The Senate has passed similar legislation, which also expanded protections for the disabled, several times in recent years but House conservatives had argued that these cases should be dealt with on a local or state level without additional federal intervention.

This time the hate crime measure was attached to a bipartisan bill known as the Children's Safety Act aimed at tightening reporting requirements for child sex offenders. Companion legislation has not yet moved through the Senate, so the ultimate fate of the gay protection provision is uncertain.

Still backers were jubilant.

"Every American child deserves the strongest protections from some of this country's most horrifying crimes," said Judy Shepard, a member of the Human Rights Campaign board.
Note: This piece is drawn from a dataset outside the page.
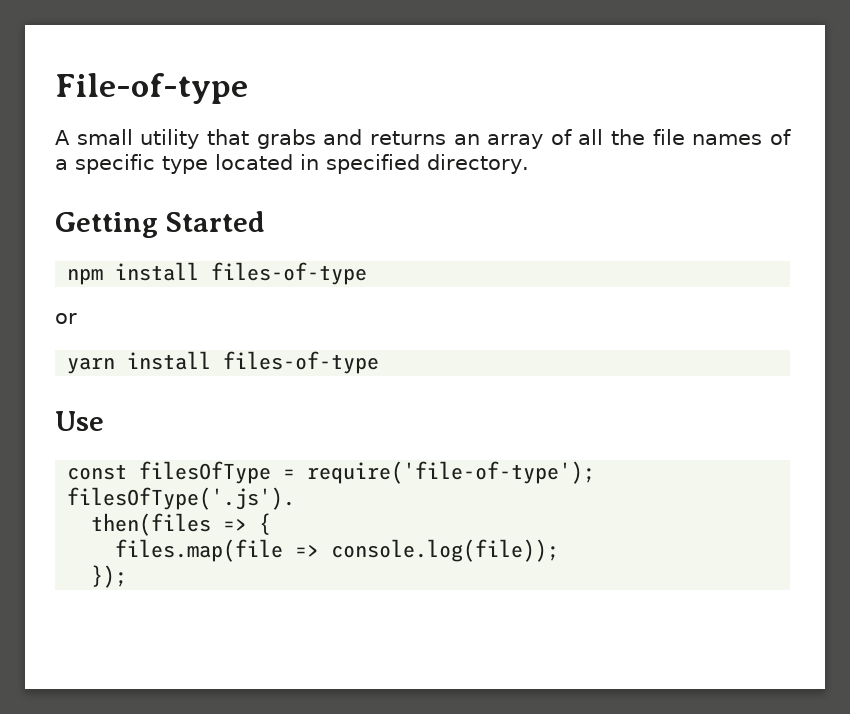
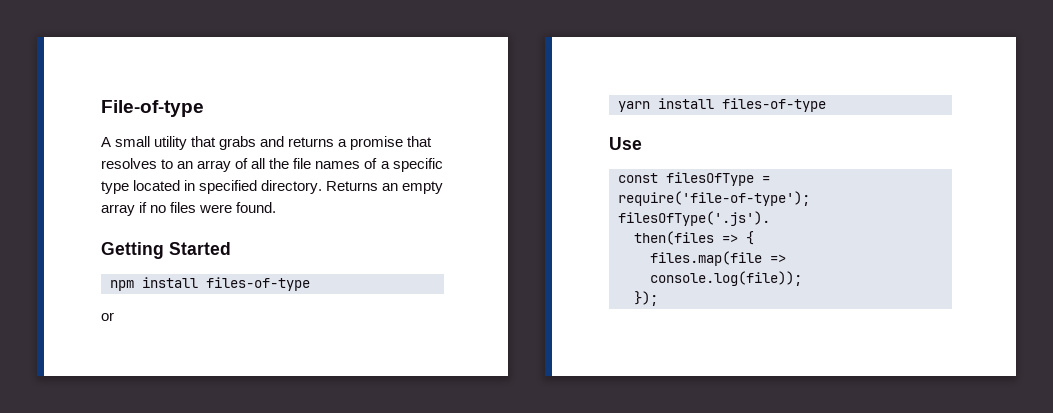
(446, 138) none -> [338,136,433,150] [101,158,174,169] a promise that resolves to
(529, 164) none -> [326,181,444,194] [101,202,277,216] Returns an empty array if no files were found.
The fatal beating of her gay son, Matthew Shepard, in Wyoming in 1998 gave impetus to the legislation.

"It is a fantastic and welcome development," said Michael Lieberman of the Anti-Defamation League, which has been pushing for such legislation for several years.

The Children's Safety Act requires sex offenders to verify their residence and employment with authorities every month and mandates in-person verification with authorities every six months. It also improves coordination among states when offenders move.

"There are over 100,000 sex offenders who have failed to register in communities as they are required to do under existing law," said co-sponsor Rep. Melissa Hart, a Pennsylvania Republican.

"They are currently living and working in our communities, many could be residing near schools or playgrounds," she added.

The bill also includes a pilot program to allow electronic monitoring of sexual predators, and it also strengthens background check requirements for foster and adoptive parents.

The White House backs the underlying child safety bill, and said in a statement that it "provides a strong, comprehensive approach to addressing crimes, especially sex crimes, against children."

The hate crimes amendment would expand existing federal hate crime program to add sexual orientation, gender, gender identity and disability to federal hate crime laws. It would give grants to the states to help prosecute such crimes.

Backers of the legislation, a top priority for gay rights and disabled advocacy groups, have been trying to enact it since at least 1998, when the gaps in existing law were highlighted by two heinous crimes -- the dragging death of a black man named James Byrd in Texas and the death of Shepard.